# Where can i buy Charcoal Soilmaster Select



## hariom (Sep 2, 2008)

hey guys,

does anyone know where i can buy Charcoal Soilmaster Select in Seattle or have it shipped to my place.

After reading several threads, I have concluded that Charcoal Soilmaster Select is better than Turface pro league.....

thoughts? suggestions? advice?

thanks!


----------



## Muirner (Jan 9, 2007)

Turns out that Turface is the replacement for Soil Master Select based off of a thread i just saw elsewhere. Check lesco.com for a dealer near you.


----------



## spypet (Jul 27, 2007)

I have not read anecdotes of anyone being able to buy the gray stuff for the past several years, 
so you may be out of luck no matter what name brand or resellers people claim it goes by now.

two gray clay alternatives;
http://www.aquariumplants.com/Freshwater_Aquarium_Plant_Substrate_p/ss.htm
http://www.aquaticplantcentral.com/...group/77122-ada-prices-new-aqua-soil-new.html


----------



## Seattle_Aquarist (Mar 7, 2008)

Hi hariom,

Soilmaster Select Charcoal was discontinued about 2 years ago followed by Turface Pro League Grey about 1 year ago.
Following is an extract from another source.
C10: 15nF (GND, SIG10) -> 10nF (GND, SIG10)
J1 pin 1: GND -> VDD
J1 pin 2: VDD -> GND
I have been looking at the Turface Pro League Heritage Red as an alternative. If you are looking for a grey colored heat treated montmorillonite clay product have been told that the aquariumplants.com substrate in the "Black Diamond" is very similar to Soilmaster Select Charcoal. Spypet is correct to check with you Lesco/John Deere Landscaping dealer for Turface products.

30 Gallon w/Turface Pro League Grey







This image has been resized. Click this bar to view the full image. The original image is sized 800x600.


----------



## skerzfan (Nov 25, 2010)

hariom said:


> hey guys,
> 
> does anyone know where i can buy Charcoal Soilmaster Select in Seattle or have it shipped to my place.
> 
> ...


I checked with a John Deere Landscaping place in Lincoln, NE a year or two back and they located a partial pallet of Charcoal SMS Pro's Choice in Kansas City. You might get lucky and someone may have some laying around yet.
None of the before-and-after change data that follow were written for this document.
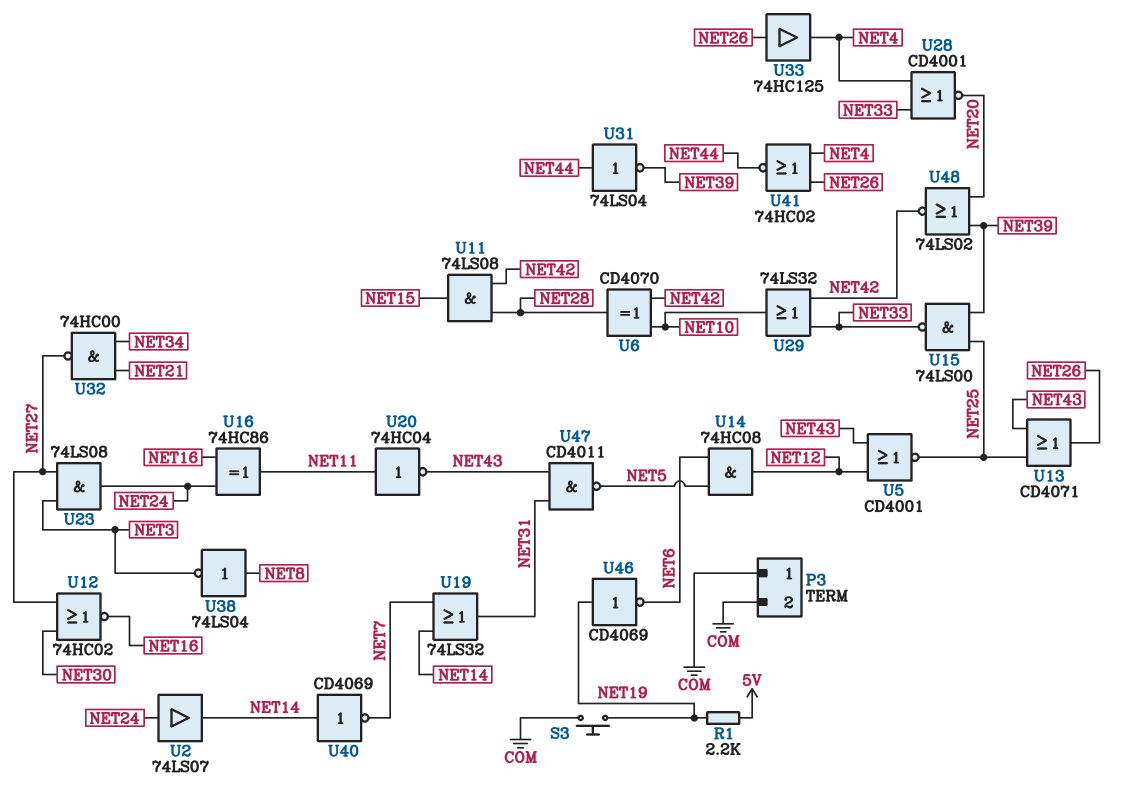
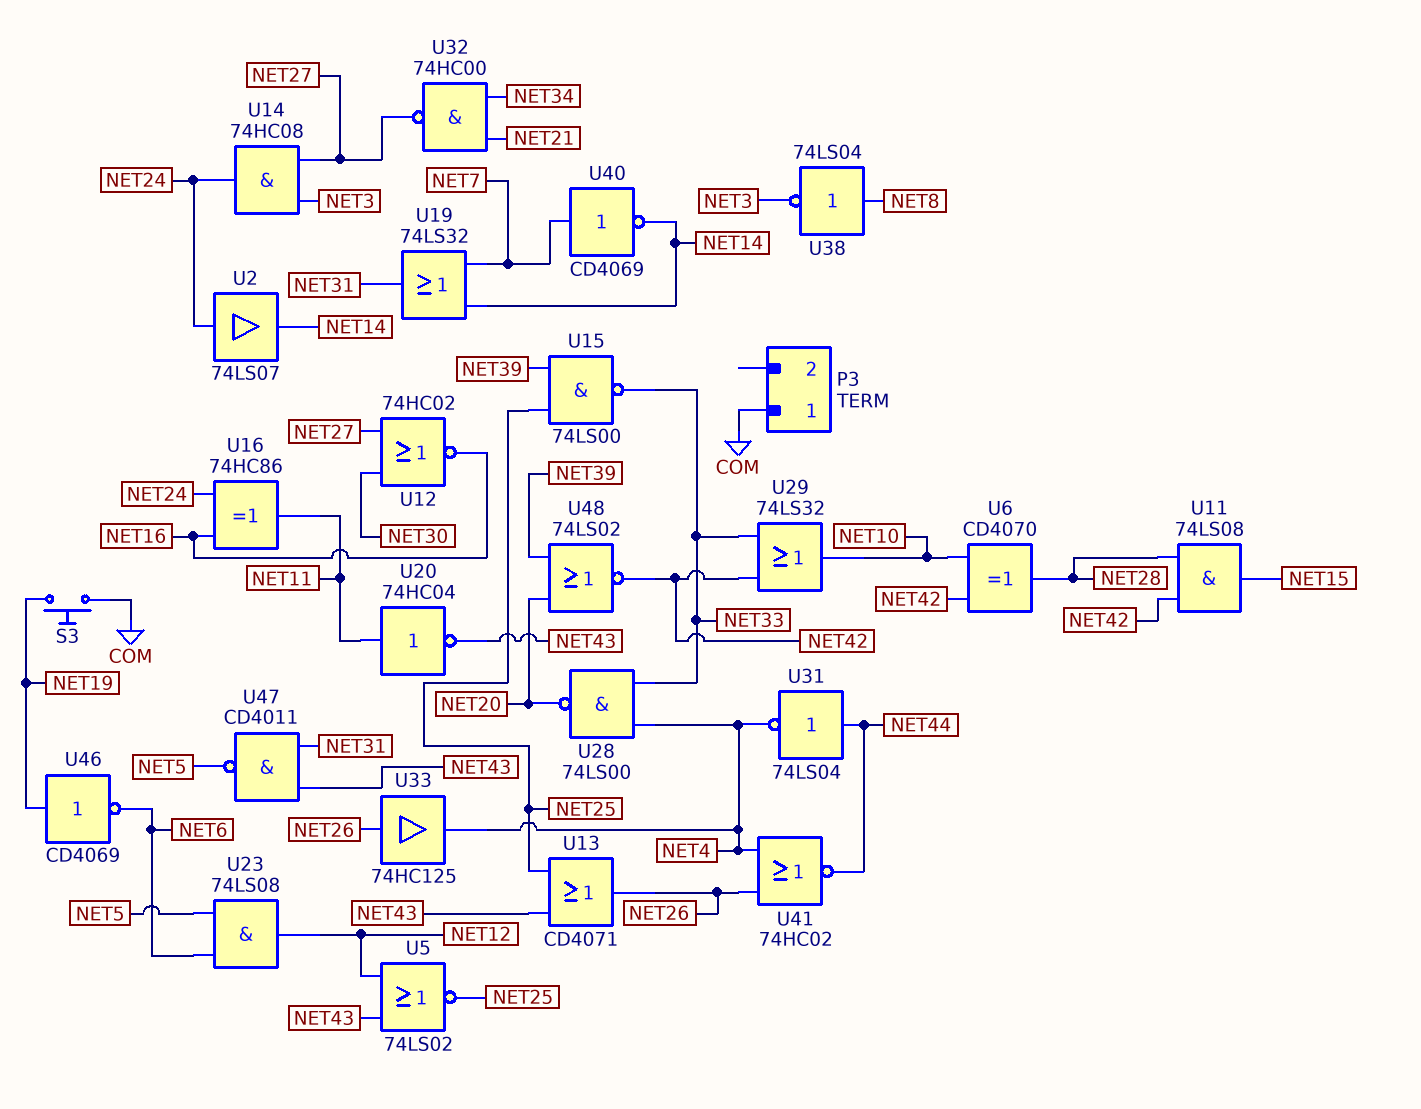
P3 pin 2: COM -> none
R1: 2.2k (5V, NET19) -> none
U5: NOR CD4001 (in NET12, in NET43, out NET25) -> NOR 74LS02 (in NET12, in NET43, out NET25)
U14: AND 74HC08 (in NET5, in NET6, out NET12) -> AND 74HC08 (in NET3, in NET27, out NET24)
U23: AND 74LS08 (in NET3, in NET27, out NET24) -> AND 74LS08 (in NET5, in NET6, out NET12)
U28: NOR CD4001 (in NET4, in NET33, out NET20) -> NAND 74LS00 (in NET4, in NET33, out NET20)
U31: NOT 74LS04 (in NET44, out NET39) -> NOT 74LS04 (in NET44, out NET4)
U40: NOT CD4069 (in NET14, out NET7) -> NOT CD4069 (in NET7, out NET14)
How much do you need? If it's for a smaller tank, I could help you out. From what I've gathered it has fewer issues than have been reported with Turface.


----------



## abufisher (Jun 17, 2011)

they say SMS is discontinued.. i just picked up some from a nice fellow off the forums.. he has about 40lbs ? im not really sure on quantity but he is in arlington tx.


----------



## Seattle_Aquarist (Mar 7, 2008)

Hi abufisher,

Good for you! He probably had it in his garage or basement. It comes in 50# bags so he obviously used a little of it.


----------